L’assèchement temporaire des lacs suisses expose sur leurs rivages de véritables « forêts » de pieux et de pilotis, vestiges des célèbres « cités lacustres » du Néolithique et de l’âge du Bronze. À la curiosité des riverains s’ajoute l’enthousiasme des savants, qui profitent de la préservation exceptionnelle des matériaux organiques pour lancer l’archéologie environnementale.
« Les pilotis lacustres de Möringen », in Le Rameau de sapin, Neuchâtel, 1877.
© Auguste Bachelin
Lors d’un hiver particulièrement sec, en 1854, les rives du lac de Zurich révèlent la présence de poteaux en bois et des nombreux artefacts. L’antiquaire et naturaliste Ferdinand Keller comprend l’importance de ces trouvailles et leur assure un retentissement international. Des découvertes similaires s’additionnent dans de nombreux lacs, rivières et marécages du pourtour alpin. L’ensemble confirme ainsi l’importance scientifique, idéologique et patrimoniale de ces « habitats lacustres », datés du Néolithique, de l’âge du Bronze et des débuts de l’âge du Fer (entre 5000 et 500 avant notre ère).
Les conditions de préservation de ces habitats, dans un milieu humide et dépourvu d’oxygène, ont permis la conservation exceptionnelle de restes organiques : graines, fibres, ossements, vanneries, ainsi que de nombreux objets en bois, planches et pieux, certains encore fichés dans le sol. Ces données incitent Keller et ses successeurs à formuler des questions inédites concernant à la fois le milieu naturel – couverture forestière, essences végétales, indicateurs climatiques – et les modalités de son exploitation par les sociétés alpines préhistoriques – cueillette, chasse, pêche et élevage. La dendrochronologie (étude des cernes des bois) est alors utilisée pour dater les arbres qui ont servi à la construction et à l’entretien des habitations. L’analogie ethnographique est aussi mise à contribution : la comparaison avec les habitats palafittiques de certaines populations actuelles de Nouvelle-Guinée ou de Malaisie permet de déterminer que les habitations alpines étaient elles aussi bâties sur des plateformes à même le lac et reliées à la rive par des passerelles.
Une telle image de l’habitat palafittique reste populaire jusqu’à nos jours, sans doute parce qu’elle concorde avec une vision romantique de l’État-nation suisse, autosuffisant, industrieux, en harmonie avec la nature et en paix avec ses voisins. Les interprétations de ce début de XXIe siècle situent plutôt ces habitations sur la terre ferme ou sur des terrains marécageux.

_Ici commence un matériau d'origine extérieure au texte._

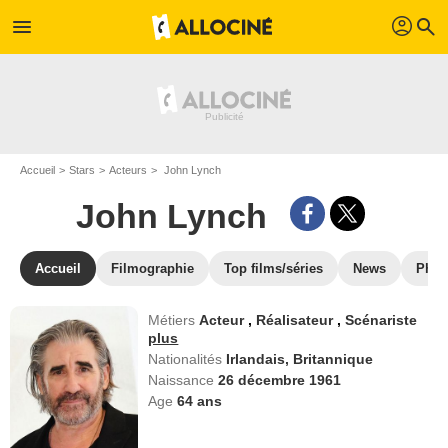
profil
menu
search
Accueil
Stars
Acteurs
John Lynch
John Lynch
Accueil
Filmographie
Top films/séries
News
Phot
Métiers
Acteur
,
Réalisateur
,
Scénariste
plus
Nationalités
Irlandais,
Britannique
Naissance
26 décembre 1961
Age
64
ans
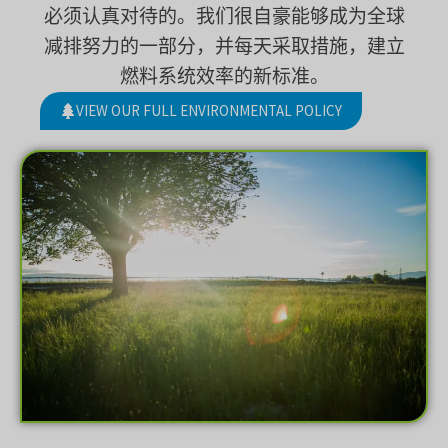
必须认真对待的。我们很自豪能够成为全球
减排努力的一部分，并每天采取措施，建立
燃料系统效率的新标准。
VIEW OUR FULL ENVIRONMENTAL POLICY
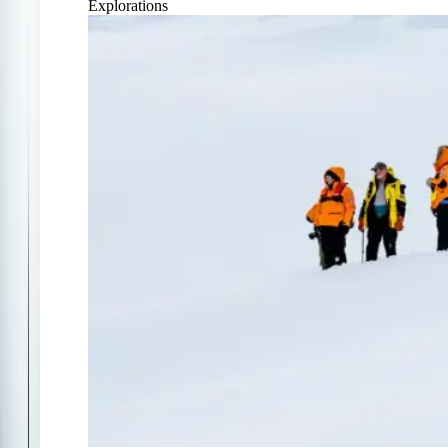
Explorations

Quoi qu’il en soit, la renommée des sites lacustres mena rapidement à leur saccage par des collectionneurs. Des mesures de protection sont introduites dès la fin du XIXe siècle ; elles aboutissent en 2011 à l’inscription des « Sites palafittiques préhistoriques autour des Alpes » sur la liste du patrimoine mondial de l’Unesco, une inscription en série ne comprenant pas moins de 111 sites, du Jura à la Slovénie en passant par l’Allemagne, l’Italie, l’Autriche et bien sûr la Suisse.